++++ SELECTED EXCERPT ++++

What problem do Conservative ministers have with hybrid working, anyway? That’s the (sanitised) version of the question several readers have asked me via email and in the comments.

Jacob Rees-Mogg, the minister for Brexit opportunities and government efficiency, has been leaving passive-aggressive notes saying “sorry you were out when I visited” at empty desks. A source close to him confirmed the note (now heavily memed on social media) was genuine, reported the BBC. Rees-Mogg has also been circulating league tables of office attendance in order to get civil servants to return to Whitehall. Oliver Dowden, who is always a good barometer of fashionable doctrine in the Tory party, called for people to “get off their Pelotons and back to their desks” last autumn.

Conservative ministers’ judgment of working from home seems confused. There is a disconnect between the average person’s experience of homeworking in the pandemic and the average MP’s. Democratic politics has been a hybrid workplace for a very, very, very long time. Before the pandemic, MPs already worked across at least two locations: out in the field in their constituency and in their parliamentary office. Almost all of them have teams working across multiple sites, and a large portion of political activity took place from home in any case.

++++ EXTRACTED DATA ++++

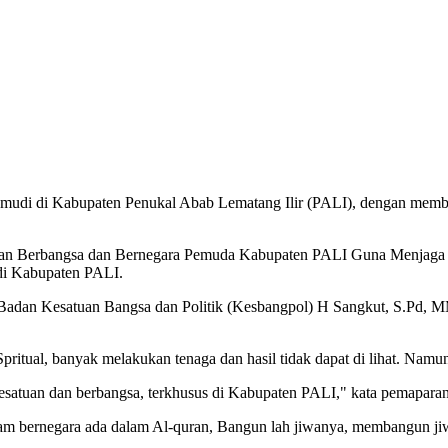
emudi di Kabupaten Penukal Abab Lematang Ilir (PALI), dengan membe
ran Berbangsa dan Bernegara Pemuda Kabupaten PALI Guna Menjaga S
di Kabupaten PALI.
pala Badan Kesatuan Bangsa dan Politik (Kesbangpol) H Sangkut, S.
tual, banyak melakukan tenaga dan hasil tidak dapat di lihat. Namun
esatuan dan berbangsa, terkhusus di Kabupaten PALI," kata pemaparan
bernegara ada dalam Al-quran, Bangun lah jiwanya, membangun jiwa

++++
++++ EXTRACTED DATA ++++

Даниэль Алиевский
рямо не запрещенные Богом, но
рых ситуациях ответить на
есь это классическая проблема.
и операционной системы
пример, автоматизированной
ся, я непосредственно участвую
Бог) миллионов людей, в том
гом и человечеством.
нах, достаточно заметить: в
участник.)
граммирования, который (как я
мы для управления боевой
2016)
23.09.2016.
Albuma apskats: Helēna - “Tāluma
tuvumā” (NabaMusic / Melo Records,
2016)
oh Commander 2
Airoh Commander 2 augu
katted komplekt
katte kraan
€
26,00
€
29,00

++++

• ACTION ITEM A: Copy the passage on ministers and hybrid working word for word, starting at "What problem do" and ending at "in the comments.".
• ACTION ITEM B:
Answer these questions using the passage on ministers and hybrid working, giving one answer per line:
(i) What ministerial title does the passage give Jacob Rees-Mogg?
(ii) What did Oliver Dowden call for people to do last autumn?
(iii) Before the pandemic, in which two locations did MPs already work?
• ACTION ITEM C: Extend the passage on ministers and hybrid working by a few paragraphs, beginning after its last sentence.

• ANSWER A:
What problem do Conservative ministers have with hybrid working, anyway? That’s the (sanitised) version of the question several readers have asked me via email and in the comments.

• ANSWER B:
(i) Minister for Brexit opportunities and government efficiency.
(ii) To "get off their Pelotons and back to their desks."
(iii) Out in the field in their constituency and in their parliamentary office.

• ANSWER C:
During lockdown, a lot of MPs experienced all of the downsides of remote working — the having to stand outside in the pouring rain to have a phone call, the intermittent internet access, the seemingly never-ending period between people saying goodbye and the Zoom call actually ending — without many benefits.

And a lot of MPs are social people — it’s why they enjoy the frankly unpleasant parts of the job, such as spending a lot of time talking to and meeting perfect strangers. And as fellow columnist Pilita Clark explained to me, some managers are unable to relax into homeworking because they harbour doubts about whether their staff are doing a good job now that they cannot look at them.

Politics is a hard industry to set objective benchmarks for. Is a journalist who spends most of their time talking to other journalists about their boss’s aims, hobbies and other interests doing a “good job” or not? (I am team “great job”, for obvious reasons.) Is an MP who has little grip on administrative tasks or the detail of legislation, but is ever-present on TV and radio defending or attacking the government, doing a good job or a bad one?

Added to all that, the Conservative party has turned against coronavirus restrictions in general, and as a result, hybrid working and other consequences of the lockdown era are highly unfashionable in Tory circles. Taken together, it makes the Conservatives’ “office culture” instinctively anti-homeworking.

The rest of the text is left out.